Could i tempt you to writeup a small guide on how to use TensorBoard with your provided repository? That would be an immense help!

By the way, have you tried the generate.py script to see if you get the error with that?

I tried starting a training session earlier with checkpoints every 10 epochs and i got the error when at step375/375 in the 9th epoch. So I fear the error is in the training, not in the generation.

Also your val loss and val accuracy are not great, I generally get better results with the following params

Will try this, thx. And thx for maintaining the repository and being helpfull. Much appreciated!

abstractMetaContext commented 3 years ago

Started from scratch with your new model JSON params. its training faster now, will let you know if/when problems arise.

relativeflux commented 3 years ago

Could i tempt you to writeup a small guide on how to use TensorBoard with your provided repository? That would be an immense help!

Sure no problem, although it's very easy, just run tensorboard with:

tensorboard --logdir path/to/training/logdir/timestamp_dir

where path/to/training/logdir/timestamp_dir points to the timestamped directory containing checkpoints and the train and validation directories (these latter directories are created by tensorboard). The name of directory will be a timestamp of the form:

26.07.2020_20.48.51

You can also just point tensorboard to the supplied logdir directory at the top level of the repo. You'll then see all your log directories (from all trainings, for all projects) listed in tensorboard, which can be helpful.
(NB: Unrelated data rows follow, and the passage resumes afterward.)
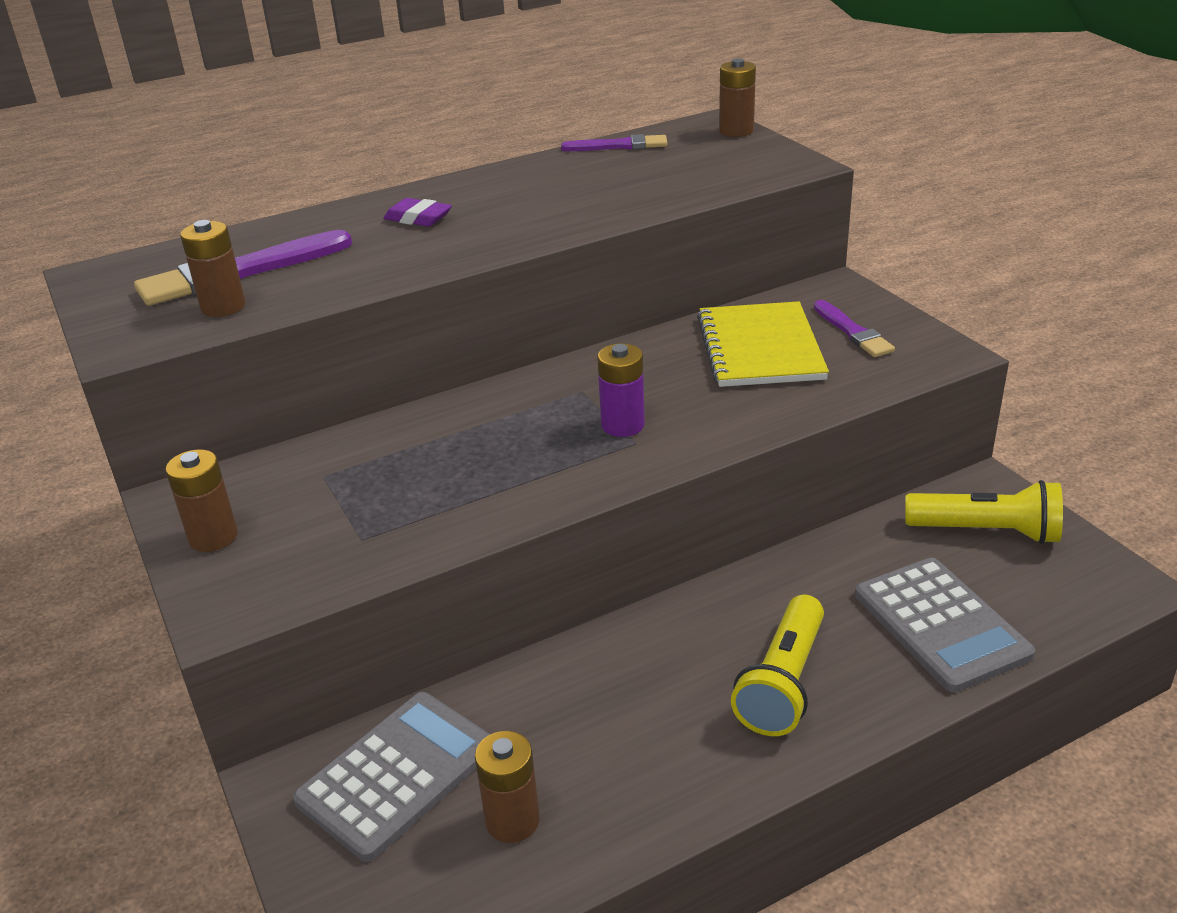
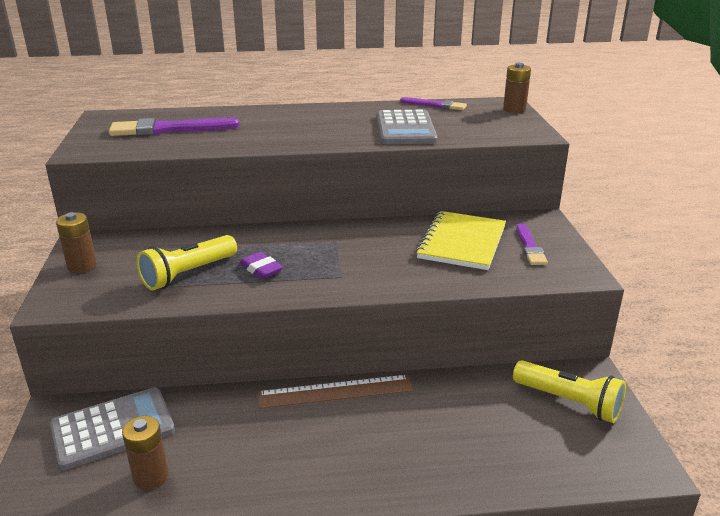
camera: 20 degrees right, 5 degrees down
(223, 307) = (144, 144): brown battery -> none
(418, 218) = (286, 121): purple eraser -> purple eraser (261, 269)
(622, 425) = (342, 265): purple battery -> none
(682, 613) = (335, 391): none -> brown ruler
(783, 683) = (364, 452): yellow flashlight -> yellow flashlight (188, 274)
(941, 624) = (494, 450): grey calculator -> grey calculator (405, 129)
I tried starting a training session earlier with checkpoints every 10 epochs and i got the error when at step375/375 in the 9th epoch. So I fear the error is in the training, not in the generation.

OK, it looks like that's the case - I'll investigate more tomorrow. Will update here.

And thx for maintaining the repository and being helpfull. Much appreciated!

Thanks, not a problem at all.

abstractMetaContext commented 3 years ago

I have been running the training with checkpoints every 5 epochs and it reached 30. Now it keeps crashing before reaching 35. So changing model params did not help the error. And it really does smell like a memory leak.

relativeflux commented 3 years ago

Thanks for the update. A few additional questions, if that's OK. What platform are you on (Windows, Linux)? Also could you tell me the version of TensorFlow you have - you can find out by starting Python, then execute:

import tensorflow as tf
tf.__version__

That should print the version you have. I assume you are using Anaconda, or an equivalent virtual environment?

abstractMetaContext commented 3 years ago

Yeah sure no problem. I am on Windows and Anaconda.

Running tf.version gets me this:

2021-06-18 21:46:56.011229: I tensorflow/stream_executor/platform/default/dso_loader.cc:53] Successfully opened dynamic library cudart64_110.dll

And nothing else

abstractMetaContext commented 3 years ago

Oh my bad, i just figured it out. Print (tf.__version) nets me:

2.5.0

relativeflux commented 3 years ago

Sorry, haven't had a chance to test this with 2.5.0 yet, both my machines are running production jobs that I can't interrupt. I'll have a chance early next week.

I'd suggest downgrading to TensorFlow 2.4, but I don't think that's available through Anaconda any more. BTW, did you try running on the Colab notebook? That's also TF 2.5.0 (I don't think you can downgrade to a minor version). But if your training setup works there that would give us a clue. It's working fine for me, so that would seem to indicate it's not a TF 2.5 issue.

Just a thought, did you use the chunking script to create your dataset? I know that when someone used Audacity to create the chunks some were not of the same duration as the others, and the training would randomly choke, although I don't think it was that message.